Extracted data entries:
* * * *
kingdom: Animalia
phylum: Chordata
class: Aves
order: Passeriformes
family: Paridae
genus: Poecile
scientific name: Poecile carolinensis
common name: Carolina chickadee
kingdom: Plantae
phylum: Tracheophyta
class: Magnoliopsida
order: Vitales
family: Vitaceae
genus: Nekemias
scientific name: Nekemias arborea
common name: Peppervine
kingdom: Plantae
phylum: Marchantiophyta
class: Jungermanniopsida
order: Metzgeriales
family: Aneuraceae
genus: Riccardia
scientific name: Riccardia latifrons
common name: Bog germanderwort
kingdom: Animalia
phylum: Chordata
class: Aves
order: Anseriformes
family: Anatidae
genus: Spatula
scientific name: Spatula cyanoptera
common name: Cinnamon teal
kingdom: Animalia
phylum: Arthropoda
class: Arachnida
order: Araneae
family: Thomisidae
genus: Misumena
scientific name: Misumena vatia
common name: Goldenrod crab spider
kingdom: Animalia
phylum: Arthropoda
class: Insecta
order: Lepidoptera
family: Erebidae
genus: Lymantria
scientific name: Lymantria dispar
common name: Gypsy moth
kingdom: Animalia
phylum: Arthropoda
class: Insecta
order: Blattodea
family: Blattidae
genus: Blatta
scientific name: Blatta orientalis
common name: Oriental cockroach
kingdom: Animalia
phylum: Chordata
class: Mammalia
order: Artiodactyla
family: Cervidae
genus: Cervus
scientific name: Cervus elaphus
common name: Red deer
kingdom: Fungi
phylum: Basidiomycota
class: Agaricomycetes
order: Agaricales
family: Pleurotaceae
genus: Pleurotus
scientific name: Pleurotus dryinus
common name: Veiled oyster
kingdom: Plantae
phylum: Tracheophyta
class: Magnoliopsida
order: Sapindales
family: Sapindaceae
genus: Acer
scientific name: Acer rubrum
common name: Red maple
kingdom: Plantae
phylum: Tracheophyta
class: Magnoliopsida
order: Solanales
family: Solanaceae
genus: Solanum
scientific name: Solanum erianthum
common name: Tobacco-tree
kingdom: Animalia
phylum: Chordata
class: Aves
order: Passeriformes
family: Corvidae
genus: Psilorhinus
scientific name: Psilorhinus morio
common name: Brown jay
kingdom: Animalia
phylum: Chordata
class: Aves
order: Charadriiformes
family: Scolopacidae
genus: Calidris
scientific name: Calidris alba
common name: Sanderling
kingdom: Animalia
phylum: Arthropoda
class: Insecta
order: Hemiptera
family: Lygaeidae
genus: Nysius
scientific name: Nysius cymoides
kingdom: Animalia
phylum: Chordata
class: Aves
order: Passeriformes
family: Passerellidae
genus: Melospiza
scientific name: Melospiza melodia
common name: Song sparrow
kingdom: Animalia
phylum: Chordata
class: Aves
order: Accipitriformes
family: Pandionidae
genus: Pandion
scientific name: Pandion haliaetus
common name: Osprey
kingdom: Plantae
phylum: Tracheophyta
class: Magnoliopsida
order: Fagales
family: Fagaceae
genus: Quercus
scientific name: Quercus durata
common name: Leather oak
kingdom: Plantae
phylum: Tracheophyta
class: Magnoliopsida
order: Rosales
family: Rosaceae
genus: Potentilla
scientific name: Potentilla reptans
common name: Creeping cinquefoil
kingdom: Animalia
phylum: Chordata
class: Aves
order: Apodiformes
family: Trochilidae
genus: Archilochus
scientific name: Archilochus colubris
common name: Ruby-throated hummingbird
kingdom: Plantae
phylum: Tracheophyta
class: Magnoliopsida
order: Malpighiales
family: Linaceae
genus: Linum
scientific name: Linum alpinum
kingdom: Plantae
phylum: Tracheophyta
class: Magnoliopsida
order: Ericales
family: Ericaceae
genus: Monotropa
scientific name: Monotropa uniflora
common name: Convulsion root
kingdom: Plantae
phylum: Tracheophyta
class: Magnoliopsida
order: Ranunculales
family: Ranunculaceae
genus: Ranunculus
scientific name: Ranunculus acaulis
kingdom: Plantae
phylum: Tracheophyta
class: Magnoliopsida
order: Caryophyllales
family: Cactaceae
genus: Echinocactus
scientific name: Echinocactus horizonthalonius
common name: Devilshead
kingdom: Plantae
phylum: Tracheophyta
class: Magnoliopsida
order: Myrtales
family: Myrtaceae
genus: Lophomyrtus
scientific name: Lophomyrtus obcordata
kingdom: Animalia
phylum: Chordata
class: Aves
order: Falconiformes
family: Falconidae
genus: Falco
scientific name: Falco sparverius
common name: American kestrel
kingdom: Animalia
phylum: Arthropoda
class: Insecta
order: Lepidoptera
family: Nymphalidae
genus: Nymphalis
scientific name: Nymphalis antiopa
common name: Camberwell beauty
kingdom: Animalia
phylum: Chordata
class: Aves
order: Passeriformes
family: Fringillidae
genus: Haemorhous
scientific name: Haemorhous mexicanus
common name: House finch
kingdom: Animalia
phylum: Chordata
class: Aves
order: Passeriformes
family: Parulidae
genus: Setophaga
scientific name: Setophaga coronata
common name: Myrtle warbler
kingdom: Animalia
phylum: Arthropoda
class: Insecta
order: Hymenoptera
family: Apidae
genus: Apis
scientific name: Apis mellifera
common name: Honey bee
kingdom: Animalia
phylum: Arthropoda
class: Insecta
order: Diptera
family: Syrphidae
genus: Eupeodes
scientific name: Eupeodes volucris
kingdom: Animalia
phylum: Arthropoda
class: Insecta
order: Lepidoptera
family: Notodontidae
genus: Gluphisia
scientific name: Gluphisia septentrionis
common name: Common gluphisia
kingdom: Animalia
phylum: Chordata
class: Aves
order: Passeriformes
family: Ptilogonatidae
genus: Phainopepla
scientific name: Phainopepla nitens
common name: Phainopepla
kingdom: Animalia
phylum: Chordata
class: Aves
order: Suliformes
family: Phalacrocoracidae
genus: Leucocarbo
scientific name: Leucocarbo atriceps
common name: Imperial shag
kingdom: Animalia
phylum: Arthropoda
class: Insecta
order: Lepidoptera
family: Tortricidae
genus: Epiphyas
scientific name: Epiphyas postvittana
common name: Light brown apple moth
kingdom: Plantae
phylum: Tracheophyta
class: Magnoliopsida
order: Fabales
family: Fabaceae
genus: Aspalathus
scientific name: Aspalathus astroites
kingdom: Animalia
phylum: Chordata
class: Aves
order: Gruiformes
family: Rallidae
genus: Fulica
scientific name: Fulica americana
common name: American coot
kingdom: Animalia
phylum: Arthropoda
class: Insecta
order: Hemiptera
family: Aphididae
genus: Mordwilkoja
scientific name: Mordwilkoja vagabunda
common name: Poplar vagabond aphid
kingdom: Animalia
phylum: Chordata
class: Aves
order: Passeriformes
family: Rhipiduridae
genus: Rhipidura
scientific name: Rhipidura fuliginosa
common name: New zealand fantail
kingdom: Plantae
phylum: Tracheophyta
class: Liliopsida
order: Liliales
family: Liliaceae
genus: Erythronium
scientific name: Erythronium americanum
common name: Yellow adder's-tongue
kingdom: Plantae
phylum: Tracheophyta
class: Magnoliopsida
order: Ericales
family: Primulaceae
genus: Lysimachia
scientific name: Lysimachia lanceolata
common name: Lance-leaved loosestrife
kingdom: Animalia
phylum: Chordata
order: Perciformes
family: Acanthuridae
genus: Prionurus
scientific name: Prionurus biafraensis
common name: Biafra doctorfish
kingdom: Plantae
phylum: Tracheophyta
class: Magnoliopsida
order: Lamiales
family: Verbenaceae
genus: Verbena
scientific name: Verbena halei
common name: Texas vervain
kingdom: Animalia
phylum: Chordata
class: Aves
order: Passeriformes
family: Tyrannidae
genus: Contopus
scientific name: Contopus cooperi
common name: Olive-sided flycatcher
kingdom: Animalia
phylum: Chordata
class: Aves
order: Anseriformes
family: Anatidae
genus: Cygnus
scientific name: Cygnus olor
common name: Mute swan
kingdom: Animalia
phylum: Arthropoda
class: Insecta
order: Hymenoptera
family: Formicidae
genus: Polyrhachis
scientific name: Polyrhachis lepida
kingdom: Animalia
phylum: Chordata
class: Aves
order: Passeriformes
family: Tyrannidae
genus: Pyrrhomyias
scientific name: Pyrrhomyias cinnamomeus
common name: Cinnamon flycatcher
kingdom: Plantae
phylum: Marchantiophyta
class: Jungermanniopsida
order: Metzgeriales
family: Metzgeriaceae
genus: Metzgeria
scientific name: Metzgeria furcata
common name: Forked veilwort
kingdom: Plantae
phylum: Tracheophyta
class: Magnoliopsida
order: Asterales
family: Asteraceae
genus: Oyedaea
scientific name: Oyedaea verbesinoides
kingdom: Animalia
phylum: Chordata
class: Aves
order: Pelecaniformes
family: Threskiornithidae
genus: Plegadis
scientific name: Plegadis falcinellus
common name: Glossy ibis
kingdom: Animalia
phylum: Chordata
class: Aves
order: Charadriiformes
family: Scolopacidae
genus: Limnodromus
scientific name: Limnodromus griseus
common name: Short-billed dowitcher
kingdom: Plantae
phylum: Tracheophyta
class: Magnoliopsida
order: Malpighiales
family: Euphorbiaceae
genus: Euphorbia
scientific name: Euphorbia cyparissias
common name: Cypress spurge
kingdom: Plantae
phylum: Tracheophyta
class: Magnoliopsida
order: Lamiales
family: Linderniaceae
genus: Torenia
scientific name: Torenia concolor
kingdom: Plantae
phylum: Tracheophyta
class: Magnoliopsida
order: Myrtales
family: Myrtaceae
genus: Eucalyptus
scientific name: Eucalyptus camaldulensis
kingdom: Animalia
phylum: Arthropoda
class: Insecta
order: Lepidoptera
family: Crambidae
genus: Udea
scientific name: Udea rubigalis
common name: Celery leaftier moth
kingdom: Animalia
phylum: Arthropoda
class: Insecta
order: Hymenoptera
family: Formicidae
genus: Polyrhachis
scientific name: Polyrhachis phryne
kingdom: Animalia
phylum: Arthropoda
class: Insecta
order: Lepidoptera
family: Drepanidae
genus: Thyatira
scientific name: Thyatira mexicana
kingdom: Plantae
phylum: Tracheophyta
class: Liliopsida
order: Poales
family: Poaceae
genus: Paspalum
* * * *
* Set exercise: Duplicate the records verbatim, beginning at the line that contains "scientific name: Cygnus olor" and stopping after the line that contains "genus: Metzgeria".

* Result for this exercise:
scientific name: Cygnus olor
common name: Mute swan
kingdom: Animalia
phylum: Arthropoda
class: Insecta
order: Hymenoptera
family: Formicidae
genus: Polyrhachis
scientific name: Polyrhachis lepida
kingdom: Animalia
phylum: Chordata
class: Aves
order: Passeriformes
family: Tyrannidae
genus: Pyrrhomyias
scientific name: Pyrrhomyias cinnamomeus
common name: Cinnamon flycatcher
kingdom: Plantae
phylum: Marchantiophyta
class: Jungermanniopsida
order: Metzgeriales
family: Metzgeriaceae
genus: Metzgeria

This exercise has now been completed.